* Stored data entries
<<<<

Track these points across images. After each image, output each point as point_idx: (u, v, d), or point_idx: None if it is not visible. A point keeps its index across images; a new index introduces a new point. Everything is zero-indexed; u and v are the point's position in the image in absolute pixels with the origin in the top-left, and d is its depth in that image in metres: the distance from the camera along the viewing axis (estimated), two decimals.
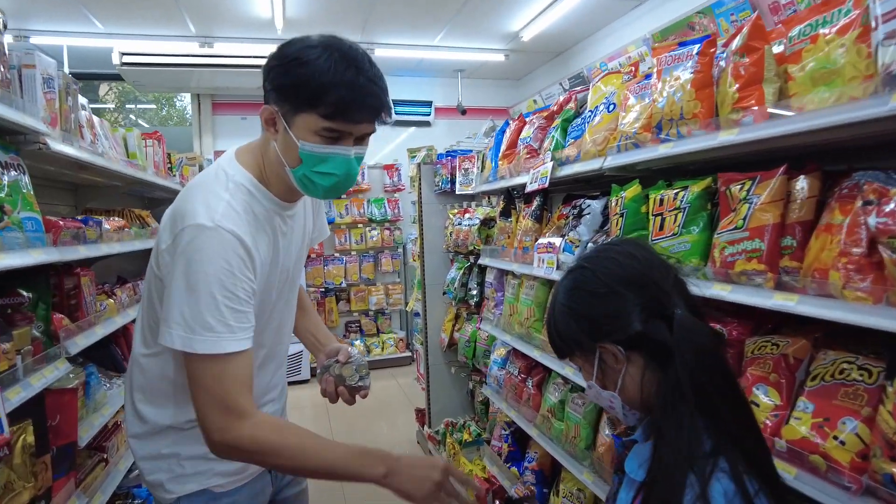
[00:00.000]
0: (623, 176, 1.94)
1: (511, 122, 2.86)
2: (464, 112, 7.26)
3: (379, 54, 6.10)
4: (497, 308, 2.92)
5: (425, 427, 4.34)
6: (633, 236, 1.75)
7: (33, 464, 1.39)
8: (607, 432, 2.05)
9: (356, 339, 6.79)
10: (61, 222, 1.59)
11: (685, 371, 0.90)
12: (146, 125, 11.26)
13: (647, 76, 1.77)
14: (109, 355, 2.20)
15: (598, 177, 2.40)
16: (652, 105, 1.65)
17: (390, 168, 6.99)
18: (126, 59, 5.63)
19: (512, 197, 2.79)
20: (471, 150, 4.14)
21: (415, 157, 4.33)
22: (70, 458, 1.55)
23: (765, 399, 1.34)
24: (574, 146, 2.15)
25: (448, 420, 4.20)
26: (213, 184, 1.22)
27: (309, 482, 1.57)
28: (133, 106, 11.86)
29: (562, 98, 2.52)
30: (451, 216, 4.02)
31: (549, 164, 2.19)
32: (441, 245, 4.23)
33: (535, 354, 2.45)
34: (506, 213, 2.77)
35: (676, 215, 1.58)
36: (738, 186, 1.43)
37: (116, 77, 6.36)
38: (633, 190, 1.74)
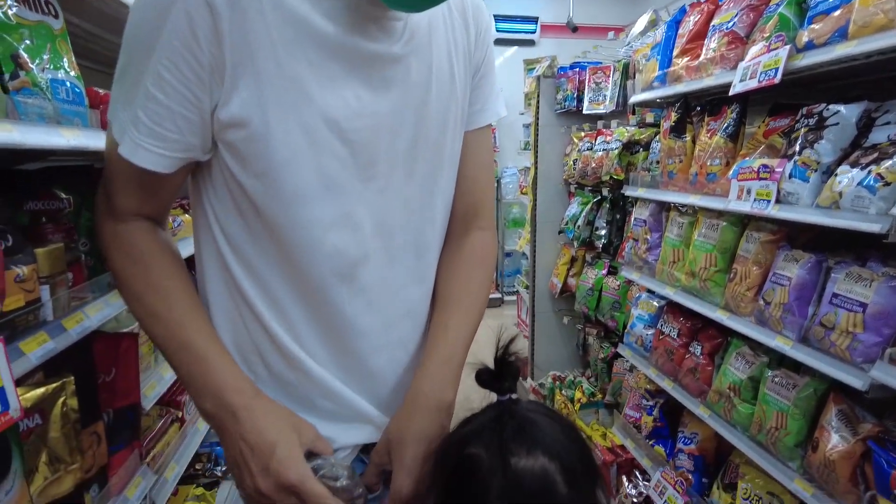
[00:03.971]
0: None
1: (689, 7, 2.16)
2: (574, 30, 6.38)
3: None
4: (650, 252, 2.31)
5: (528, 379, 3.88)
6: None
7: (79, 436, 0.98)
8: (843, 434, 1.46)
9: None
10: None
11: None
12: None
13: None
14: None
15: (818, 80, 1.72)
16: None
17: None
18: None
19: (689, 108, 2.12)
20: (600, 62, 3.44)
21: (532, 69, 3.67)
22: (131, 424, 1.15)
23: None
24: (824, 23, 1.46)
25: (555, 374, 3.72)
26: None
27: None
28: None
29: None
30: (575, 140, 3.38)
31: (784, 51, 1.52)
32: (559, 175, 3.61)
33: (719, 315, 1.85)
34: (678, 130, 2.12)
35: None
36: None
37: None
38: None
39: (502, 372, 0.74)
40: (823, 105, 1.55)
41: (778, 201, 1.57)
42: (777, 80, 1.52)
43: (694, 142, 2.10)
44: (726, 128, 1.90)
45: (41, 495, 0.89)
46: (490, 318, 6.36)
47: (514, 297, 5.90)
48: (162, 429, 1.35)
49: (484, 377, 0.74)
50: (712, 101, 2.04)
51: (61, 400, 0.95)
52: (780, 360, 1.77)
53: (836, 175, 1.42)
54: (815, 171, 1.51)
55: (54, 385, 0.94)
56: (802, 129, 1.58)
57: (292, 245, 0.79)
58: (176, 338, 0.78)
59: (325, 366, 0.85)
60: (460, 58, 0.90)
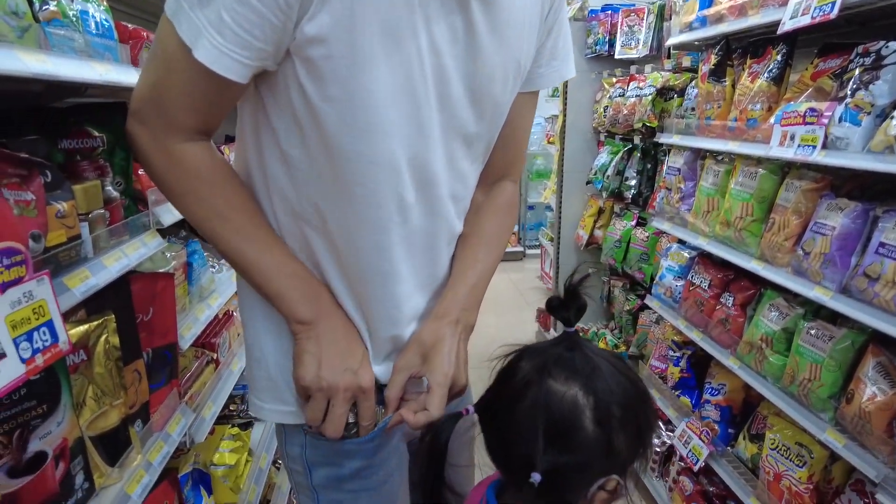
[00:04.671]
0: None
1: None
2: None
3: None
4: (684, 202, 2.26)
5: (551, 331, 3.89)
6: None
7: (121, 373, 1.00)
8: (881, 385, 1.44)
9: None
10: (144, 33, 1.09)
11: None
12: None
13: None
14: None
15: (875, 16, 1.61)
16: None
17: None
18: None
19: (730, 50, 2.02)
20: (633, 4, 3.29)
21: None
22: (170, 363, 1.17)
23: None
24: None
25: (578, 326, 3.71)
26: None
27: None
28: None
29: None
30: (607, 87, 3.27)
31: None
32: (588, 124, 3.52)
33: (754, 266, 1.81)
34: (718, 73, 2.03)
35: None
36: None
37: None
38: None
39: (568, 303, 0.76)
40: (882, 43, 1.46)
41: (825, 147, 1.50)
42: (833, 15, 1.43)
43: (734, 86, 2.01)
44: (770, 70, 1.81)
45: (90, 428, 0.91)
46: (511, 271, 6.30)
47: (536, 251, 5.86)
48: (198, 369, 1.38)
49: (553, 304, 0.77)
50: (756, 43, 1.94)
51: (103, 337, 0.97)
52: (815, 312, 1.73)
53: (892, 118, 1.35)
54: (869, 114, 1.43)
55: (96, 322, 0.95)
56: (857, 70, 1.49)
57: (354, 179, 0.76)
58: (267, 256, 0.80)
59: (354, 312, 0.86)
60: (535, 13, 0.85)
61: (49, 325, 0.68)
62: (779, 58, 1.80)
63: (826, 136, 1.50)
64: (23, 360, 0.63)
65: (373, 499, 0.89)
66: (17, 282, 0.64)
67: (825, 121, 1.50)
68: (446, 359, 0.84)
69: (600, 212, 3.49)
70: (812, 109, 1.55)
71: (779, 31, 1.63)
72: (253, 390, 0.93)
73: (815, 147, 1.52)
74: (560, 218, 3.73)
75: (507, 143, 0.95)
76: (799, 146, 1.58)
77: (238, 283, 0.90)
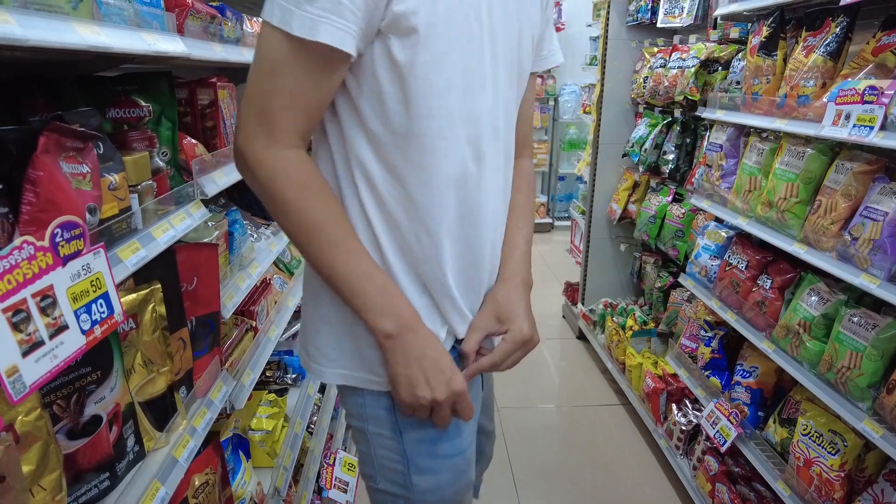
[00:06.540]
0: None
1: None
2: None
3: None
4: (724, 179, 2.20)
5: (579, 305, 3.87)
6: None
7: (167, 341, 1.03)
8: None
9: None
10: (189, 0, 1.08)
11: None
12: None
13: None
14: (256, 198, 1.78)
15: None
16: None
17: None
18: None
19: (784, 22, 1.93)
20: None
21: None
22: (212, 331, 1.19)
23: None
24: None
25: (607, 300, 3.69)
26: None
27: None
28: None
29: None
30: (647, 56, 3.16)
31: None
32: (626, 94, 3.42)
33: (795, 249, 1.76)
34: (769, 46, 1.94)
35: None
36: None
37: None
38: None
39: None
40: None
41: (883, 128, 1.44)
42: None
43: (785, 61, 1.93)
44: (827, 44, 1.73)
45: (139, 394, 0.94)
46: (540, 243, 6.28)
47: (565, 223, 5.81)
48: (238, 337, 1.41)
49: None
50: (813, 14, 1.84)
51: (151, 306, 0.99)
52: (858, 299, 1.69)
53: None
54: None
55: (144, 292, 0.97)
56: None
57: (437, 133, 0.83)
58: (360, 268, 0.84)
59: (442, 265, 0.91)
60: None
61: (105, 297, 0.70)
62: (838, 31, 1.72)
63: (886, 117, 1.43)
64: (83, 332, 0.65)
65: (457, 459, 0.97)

>>>>

* PROBLEM
A word-for-word copy of the records is needed, one that contains no pictures.

* TASK RESPONSE
Track these points across images. After each image, output each point as point_idx: (u, v, d), or point_idx: None if it is not visible. A point keeps its index across images; a new index introduces a new point. Everything is zero-indexed; u and v are the point's position in the image in absolute pixels with the origin in the top-left, and d is its depth in that image in metres: the distance from the camera along the viewing axis (estimated), two decimals.
[00:00.000]
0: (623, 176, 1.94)
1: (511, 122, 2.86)
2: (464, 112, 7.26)
3: (379, 54, 6.10)
4: (497, 308, 2.92)
5: (425, 427, 4.34)
6: (633, 236, 1.75)
7: (33, 464, 1.39)
8: (607, 432, 2.05)
9: (356, 339, 6.79)
10: (61, 222, 1.59)
11: (685, 371, 0.90)
12: (146, 125, 11.26)
13: (647, 76, 1.77)
14: (109, 355, 2.20)
15: (598, 177, 2.40)
16: (652, 105, 1.65)
17: (390, 168, 6.99)
18: (126, 59, 5.63)
19: (512, 197, 2.79)
20: (471, 150, 4.14)
21: (415, 157, 4.33)
22: (70, 458, 1.55)
23: (765, 399, 1.34)
24: (574, 146, 2.15)
25: (448, 420, 4.20)
26: (213, 184, 1.22)
27: (309, 482, 1.57)
28: (133, 106, 11.86)
29: (562, 98, 2.52)
30: (451, 216, 4.02)
31: (549, 164, 2.19)
32: (441, 245, 4.23)
33: (535, 354, 2.45)
34: (506, 213, 2.77)
35: (676, 215, 1.58)
36: (738, 186, 1.43)
37: (116, 77, 6.36)
38: (633, 190, 1.74)
[00:03.971]
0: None
1: (689, 7, 2.16)
2: (574, 30, 6.38)
3: None
4: (650, 252, 2.31)
5: (528, 379, 3.88)
6: None
7: (79, 436, 0.98)
8: (843, 434, 1.46)
9: None
10: None
11: None
12: None
13: None
14: None
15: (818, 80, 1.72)
16: None
17: None
18: None
19: (689, 108, 2.12)
20: (600, 62, 3.44)
21: (532, 69, 3.67)
22: (131, 424, 1.15)
23: None
24: (824, 23, 1.46)
25: (555, 374, 3.72)
26: None
27: None
28: None
29: None
30: (575, 140, 3.38)
31: (784, 51, 1.52)
32: (559, 175, 3.61)
33: (719, 315, 1.85)
34: (678, 130, 2.12)
35: None
36: None
37: None
38: None
39: (502, 372, 0.74)
40: (823, 105, 1.55)
41: (778, 201, 1.57)
42: (777, 80, 1.52)
43: (694, 142, 2.10)
44: (726, 128, 1.90)
45: (41, 495, 0.89)
46: (490, 318, 6.36)
47: (514, 297, 5.90)
48: (162, 429, 1.35)
49: (484, 377, 0.74)
50: (712, 101, 2.04)
51: (61, 400, 0.95)
52: (780, 360, 1.77)
53: (836, 175, 1.42)
54: (815, 171, 1.51)
55: (54, 385, 0.94)
56: (802, 129, 1.58)
57: (292, 245, 0.79)
58: (176, 338, 0.78)
59: (325, 366, 0.85)
60: (460, 58, 0.90)
[00:04.671]
0: None
1: None
2: None
3: None
4: (684, 202, 2.26)
5: (551, 331, 3.89)
6: None
7: (121, 373, 1.00)
8: (881, 385, 1.44)
9: None
10: (144, 33, 1.09)
11: None
12: None
13: None
14: None
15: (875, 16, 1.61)
16: None
17: None
18: None
19: (730, 50, 2.02)
20: (633, 4, 3.29)
21: None
22: (170, 363, 1.17)
23: None
24: None
25: (578, 326, 3.71)
26: None
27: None
28: None
29: None
30: (607, 87, 3.27)
31: None
32: (588, 124, 3.52)
33: (754, 266, 1.81)
34: (718, 73, 2.03)
35: None
36: None
37: None
38: None
39: (568, 303, 0.76)
40: (882, 43, 1.46)
41: (825, 147, 1.50)
42: (833, 15, 1.43)
43: (734, 86, 2.01)
44: (770, 70, 1.81)
45: (90, 428, 0.91)
46: (511, 271, 6.30)
47: (536, 251, 5.86)
48: (198, 369, 1.38)
49: (553, 304, 0.77)
50: (756, 43, 1.94)
51: (103, 337, 0.97)
52: (815, 312, 1.73)
53: (892, 118, 1.35)
54: (869, 114, 1.43)
55: (96, 322, 0.95)
56: (857, 70, 1.49)
57: (354, 179, 0.76)
58: (267, 256, 0.80)
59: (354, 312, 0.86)
60: (535, 13, 0.85)
61: (49, 325, 0.68)
62: (779, 58, 1.80)
63: (826, 136, 1.50)
64: (23, 360, 0.63)
65: (373, 499, 0.89)
66: (17, 282, 0.64)
67: (825, 121, 1.50)
68: (446, 359, 0.84)
69: (600, 212, 3.49)
70: (812, 109, 1.55)
71: (779, 31, 1.63)
72: (253, 390, 0.93)
73: (815, 147, 1.52)
74: (560, 218, 3.73)
75: (507, 143, 0.95)
76: (799, 146, 1.58)
77: (238, 283, 0.90)
[00:06.540]
0: None
1: None
2: None
3: None
4: (724, 179, 2.20)
5: (579, 305, 3.87)
6: None
7: (167, 341, 1.03)
8: None
9: None
10: (189, 0, 1.08)
11: None
12: None
13: None
14: (256, 198, 1.78)
15: None
16: None
17: None
18: None
19: (784, 22, 1.93)
20: None
21: None
22: (212, 331, 1.19)
23: None
24: None
25: (607, 300, 3.69)
26: None
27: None
28: None
29: None
30: (647, 56, 3.16)
31: None
32: (626, 94, 3.42)
33: (795, 249, 1.76)
34: (769, 46, 1.94)
35: None
36: None
37: None
38: None
39: None
40: None
41: (883, 128, 1.44)
42: None
43: (785, 61, 1.93)
44: (827, 44, 1.73)
45: (139, 394, 0.94)
46: (540, 243, 6.28)
47: (565, 223, 5.81)
48: (238, 337, 1.41)
49: None
50: (813, 14, 1.84)
51: (151, 306, 0.99)
52: (858, 299, 1.69)
53: None
54: None
55: (144, 292, 0.97)
56: None
57: (437, 133, 0.83)
58: (360, 268, 0.84)
59: (442, 265, 0.91)
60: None
61: (105, 297, 0.70)
62: (838, 31, 1.72)
63: (886, 117, 1.43)
64: (83, 332, 0.65)
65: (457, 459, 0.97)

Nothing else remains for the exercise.